(Be sure to visit the tab on this site entitled “Flip to Fun-Schooling”, which gives lots of detailed information and links.)
Your first step in changing over to Fun-Schooling is to think about what is currently working well, and what current curriculum options and methods are not a good fit for your kids.
Take courage and get rid of all the stressful stuff. Take it out to the car right now, or burn it, or donate it. If your kids really hate it, let them burn it. Celebrate a new beginning and replace everything that didn’t work with Fun-Schooling.
New Fun-Schoolers often need to start with a few of the the smaller more focused journals, or just a Core Journal and stack of library books that the child loves.
The whole goal is to take away what isn’t working and replace it with something that brings your child joy. Some things need to wait, like reading or multiplication. You know these things matter, but your child isn’t ready to master them. Your child may need an extra year or two to develop the mental skills for certain things. So focus on the skills your child is ready to learn and stop pushing the things that stress the child’s heart and mind.
There are so many wonderful ways to learn, we don’t have to settle for boring or miserable things, just because it’s always been done that way.
Also, celebrate your child’s efforts, talents and small accomplishments. It’s common to just hammer away at the problem areas and make our kids feel like failures. Everyone will have a happier existence if we focus on the good things and not our worries.
No one wants to live under a magnifying glass that is constantly zeroing in on the flaws, yet that is what traditional education is all about… counting our mistakes and judging us and grading us based on all the imperfections in our work.

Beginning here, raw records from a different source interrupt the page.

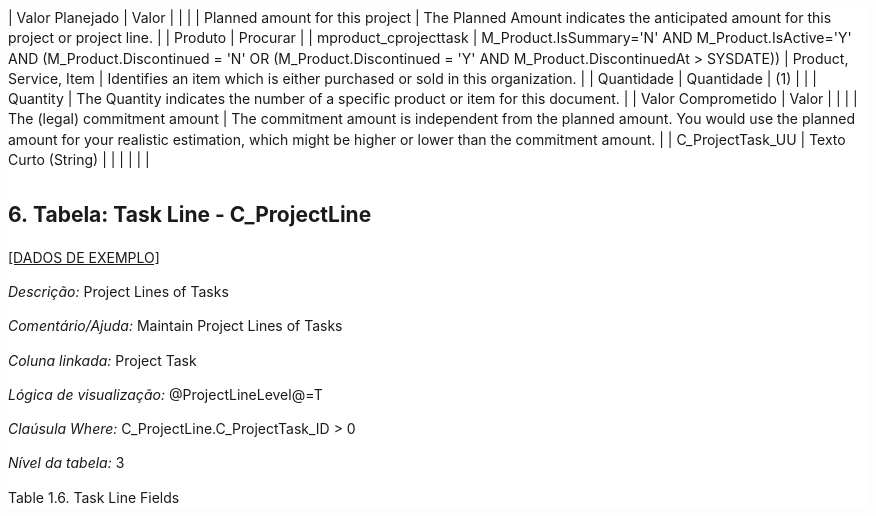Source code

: |  Valor Planejado   |               Valor               |                                                                                                                        |                             |                                                                                                                                                                      |            Planned amount for this project            |                                                  The Planned Amount indicates the anticipated amount for this project or project line.                                                   |
|      Produto       |             Procurar              |                                                                                                                        |   mproduct\_cprojecttask    | M\_Product.IsSummary='N' AND M\_Product.IsActive='Y' AND (M\_Product.Discontinued = 'N' OR (M\_Product.Discontinued = 'Y' AND M\_Product.DiscontinuedAt \> SYSDATE)) |                Product, Service, Item                 |                                                        Identifies an item which is either purchased or sold in this organization.                                                        |
|     Quantidade     |            Quantidade             |                                                          (1)                                                           |                             |                                                                                                                                                                      |                       Quantity                        |                                                    The Quantity indicates the number of a specific product or item for this document.                                                    |
| Valor Comprometido |               Valor               |                                                                                                                        |                             |                                                                                                                                                                      |             The (legal) commitment amount             | The commitment amount is independent from the planned amount. You would use the planned amount for your realistic estimation, which might be higher or lower than the commitment amount. |
| C\_ProjectTask\_UU |       Texto Curto (String)        |                                                                                                                        |                             |                                                                                                                                                                      |                                                       |                                                                                                                                                                                          |

</div>

</div>

  

<div id="d184729e2247" class="section section">

<div class="titlepage">

<div>

<div>

## 6. Tabela: Task Line - C\_ProjectLine

</div>

</div>

</div>

[\[DADOS DE EXEMPLO\]](data/C_ProjectLine_data)

<span class="emphasis">*Descrição:*</span> Project Lines of Tasks

<span class="emphasis">*Comentário/Ajuda:* </span> Maintain Project
Lines of Tasks

<span class="emphasis">*Coluna linkada:* </span> Project Task

<span class="emphasis">*Lógica de visualização:*</span>
@ProjectLineLevel@=T

<span class="emphasis">*Claúsula Where:*</span>
C\_ProjectLine.C\_ProjectTask\_ID \> 0

<span class="emphasis">*Nível da tabela:* </span>3

</div>

<div id="d184729e2276" class="table">

<div class="table-title">

Table 1.6. Task Line
Fields

</div>

<div class="table-contents">
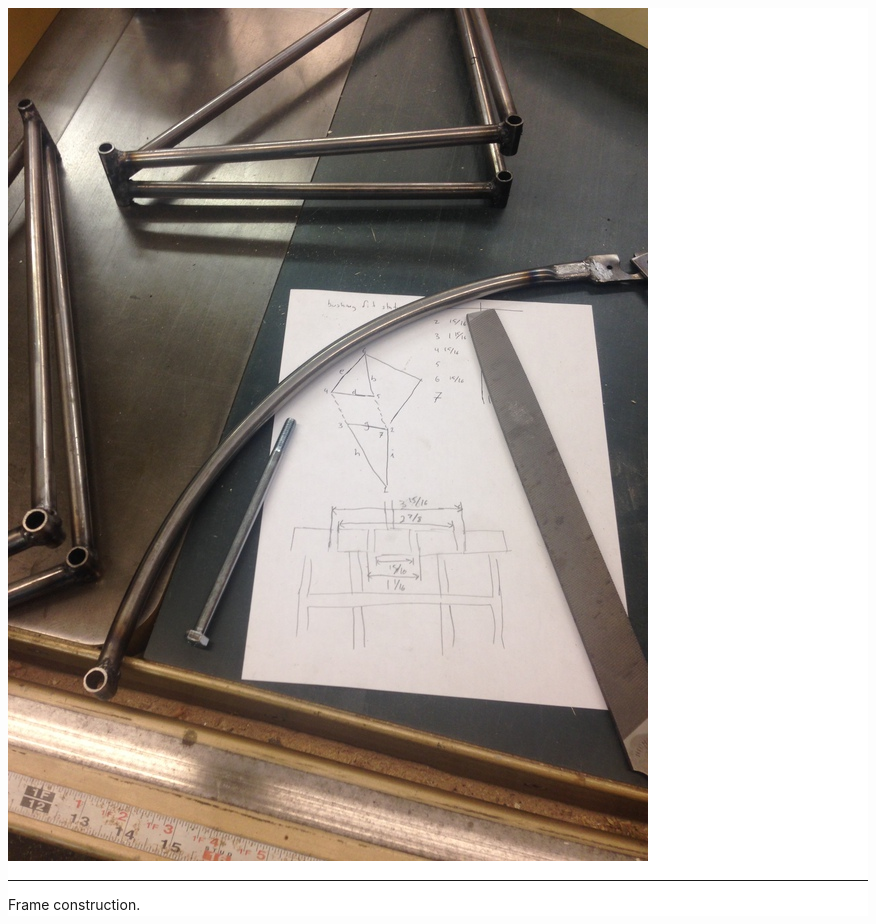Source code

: ![](https://raw.githubusercontent.com/iblaine/iblaine.github.io/master/assets/images/projects/23-leg-assembly-curved-bar.jpg)

---
Frame construction.
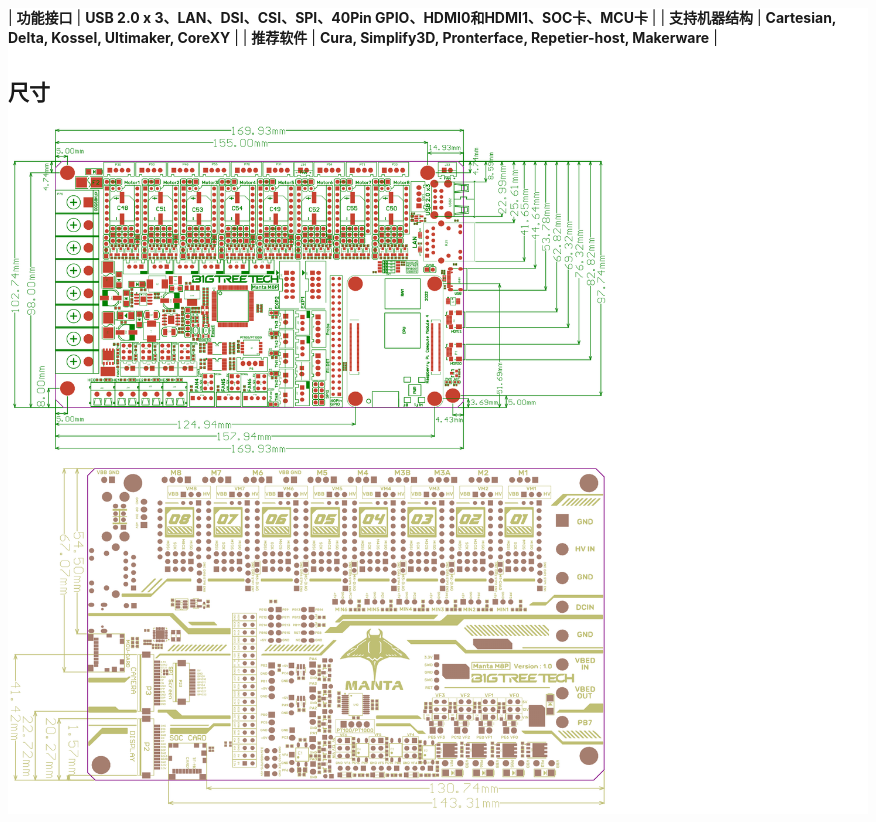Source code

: | **功能接口**                 | **USB 2.0 x 3、LAN、DSI、CSI、SPI、40Pin GPIO、HDMI0和HDMI1、SOC卡、MCU卡** |
| **支持机器结构**             | **Cartesian, Delta, Kossel, Ultimaker, CoreXY**              |
| **推荐软件**                 | **Cura, Simplify3D, Pronterface, Repetier-host, Makerware**  |

## **尺寸**

<img src=img/M8P/M8P_Dimensions1.png width="600" />

<img src=img/M8P/M8P_Dimensions2.png width="600" />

This is no way to live, or raise a child. This method of education and parenting is the reason most of us to think we will never be good enough because we can’t be perfect.
This is why we don’t have grades and answer keys in Fun-Schooling Journals. They base the child’s education on research, logic, thinking, being resourceful, problem solving, creativity, a quest for knowledge–all based on the child’s passion and career dreams.
My children love learning because it’s a quest for the mystery of knowledge, power, understanding, beauty, skills, and invention. Learning something brings each of us closer to unlocking an ability or solving a mystery.
Remember when your child was four or five and they were so curious about EVERYTHING that they asked you 900 questions a day? Traditional schooling snuffs out that curiosity. Fun-Schooling nurtures it.
Bring back the wonder, the joy, the curiosity. It’s time.